CISL’s Institute for Mathematics Applied to Geosciences (IMAGe) continued its “Beyond P-values” series of training classes with the three-day course titled “Introduction to Bayesian Statistics” on July 11-13 at NCAR’s Mesa Lab campus. This course introduced the theory and methods of Bayesian Statistics to NCAR staff and visitors. Bayesian Statistics are applied to many problems in climate science, and are especially relevant in uncertainty quantification.
The course covered some simple one- and two-parameter problems to introduce the mechanics of the Bayesian approach, and it included Markov Chain Monte Carlo (MCMC) methods for making inferences using more complicated (higher dimensional) models. For practice using these methods, participants fitted and evaluated models for a dataset of atmospheric CO2 concentrations measured in ice cores. The course incorporated the open-source statistical software package R and the open-source MCMC package Nimble that converts code written in R to C++ for improved speed.
The co-creator and lead instructor for the course, Alix Gitelman is a Professor of Statistics at Oregon State University. She was assisted by NCAR scientist and course co-creator Dorit Hammerling (CISL IMAGe), who is in charge of the overall development of the Beyond P-values series.
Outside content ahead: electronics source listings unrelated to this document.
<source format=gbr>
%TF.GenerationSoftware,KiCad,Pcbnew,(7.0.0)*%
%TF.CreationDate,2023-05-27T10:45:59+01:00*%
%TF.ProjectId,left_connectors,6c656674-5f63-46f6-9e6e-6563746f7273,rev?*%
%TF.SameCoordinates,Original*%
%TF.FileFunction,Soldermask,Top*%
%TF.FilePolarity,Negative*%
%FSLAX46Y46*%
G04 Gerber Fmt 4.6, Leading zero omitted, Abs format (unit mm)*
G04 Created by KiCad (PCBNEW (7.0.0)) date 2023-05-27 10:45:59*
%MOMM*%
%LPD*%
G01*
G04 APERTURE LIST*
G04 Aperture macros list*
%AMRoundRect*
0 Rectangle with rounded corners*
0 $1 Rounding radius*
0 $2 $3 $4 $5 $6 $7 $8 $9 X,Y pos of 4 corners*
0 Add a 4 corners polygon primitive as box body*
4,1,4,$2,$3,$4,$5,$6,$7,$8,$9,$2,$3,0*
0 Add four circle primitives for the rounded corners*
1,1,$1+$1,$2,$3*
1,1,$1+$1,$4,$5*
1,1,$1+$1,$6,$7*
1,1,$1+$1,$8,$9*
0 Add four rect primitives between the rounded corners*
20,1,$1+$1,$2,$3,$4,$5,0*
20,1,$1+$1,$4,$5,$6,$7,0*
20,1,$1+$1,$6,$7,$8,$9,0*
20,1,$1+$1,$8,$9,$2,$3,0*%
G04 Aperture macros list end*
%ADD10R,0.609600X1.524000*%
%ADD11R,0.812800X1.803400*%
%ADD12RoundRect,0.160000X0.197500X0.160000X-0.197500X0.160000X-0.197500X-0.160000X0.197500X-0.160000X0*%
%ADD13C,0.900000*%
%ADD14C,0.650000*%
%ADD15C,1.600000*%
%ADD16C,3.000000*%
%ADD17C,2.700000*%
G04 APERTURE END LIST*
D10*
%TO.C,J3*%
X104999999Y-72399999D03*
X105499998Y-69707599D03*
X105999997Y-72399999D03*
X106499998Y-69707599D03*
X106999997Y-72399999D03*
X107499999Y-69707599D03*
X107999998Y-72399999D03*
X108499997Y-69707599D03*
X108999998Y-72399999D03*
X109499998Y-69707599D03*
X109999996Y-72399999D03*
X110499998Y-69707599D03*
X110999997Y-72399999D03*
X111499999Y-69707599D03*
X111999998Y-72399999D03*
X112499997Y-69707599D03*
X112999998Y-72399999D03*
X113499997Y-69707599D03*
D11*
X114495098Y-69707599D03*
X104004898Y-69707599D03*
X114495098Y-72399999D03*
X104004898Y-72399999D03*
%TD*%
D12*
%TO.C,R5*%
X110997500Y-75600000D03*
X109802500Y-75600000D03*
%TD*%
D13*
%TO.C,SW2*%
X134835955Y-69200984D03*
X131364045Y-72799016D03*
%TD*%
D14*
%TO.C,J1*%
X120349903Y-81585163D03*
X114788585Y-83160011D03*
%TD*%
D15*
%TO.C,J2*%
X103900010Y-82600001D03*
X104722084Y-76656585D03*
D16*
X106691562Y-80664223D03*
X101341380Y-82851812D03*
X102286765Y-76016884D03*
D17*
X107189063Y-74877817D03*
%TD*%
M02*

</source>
Brian Reich, Professor of Statistics at North Carolina State University and Doug Nychka (CISL IMAGe) gave guest lectures on the selection of Bayesian priors and the value of hierarchical modeling. For additional support during in-class exercises, statistics graduate students Nathan Lenssen (Columbia University), Pulong Ma (University of Cincinnati), Matthew Edwards (University of Newcastle), and Felipe Tagle (University of Newcastle) served as coaches and provided one-on-one help for participants, while at the same time benefiting from the interactions and discussions with NCAR scientists and visitors.
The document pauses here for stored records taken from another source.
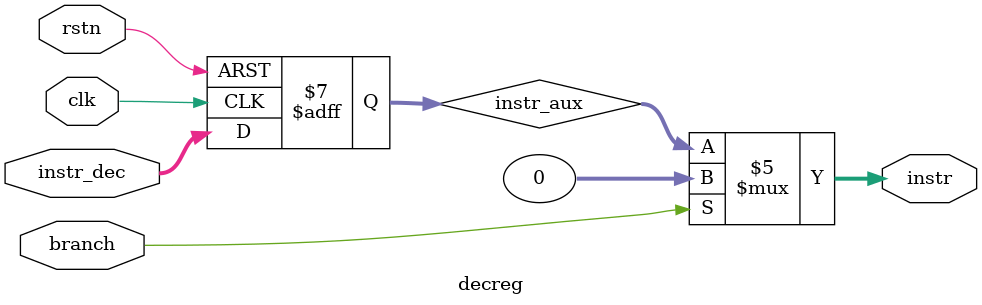
<source format=sv>
module decreg #(
	parameter WORD_WIDTH = 32
	)(
  input logic [WORD_WIDTH-1:0] instr_dec,
	input logic clk,
	input logic rstn,
    input logic branch,
  output logic [WORD_WIDTH-1:0] instr
	);

  logic [WORD_WIDTH-1:0] instr_aux;
  
	always @(posedge clk or negedge rstn)
	begin
      if(~rstn) instr_aux<='b0;
      else if(clk) instr_aux<=instr_dec;
	end 
  
    always_comb 
      begin
        if(branch)
          instr = 'b0;  
        else  
          instr = instr_aux;
      end

endmodule // pc
</source>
IMAGe provides the Beyond P-values series of courses for NCAR staff and visitors who are interested in advancing their statistical and data analysis skills. Each course focuses on a specific statistical topic and is taught by experts in that area. This series is designed to expose participants to a variety of experts and potential collaborators, so typically multiple experienced practitioners serve as co-instructors for the participants. The instruction is data-driven and focuses on hands-on training in statistical software tools. The courses are limited to a small number of participants to provide high-quality individual support by the instructors and coaches.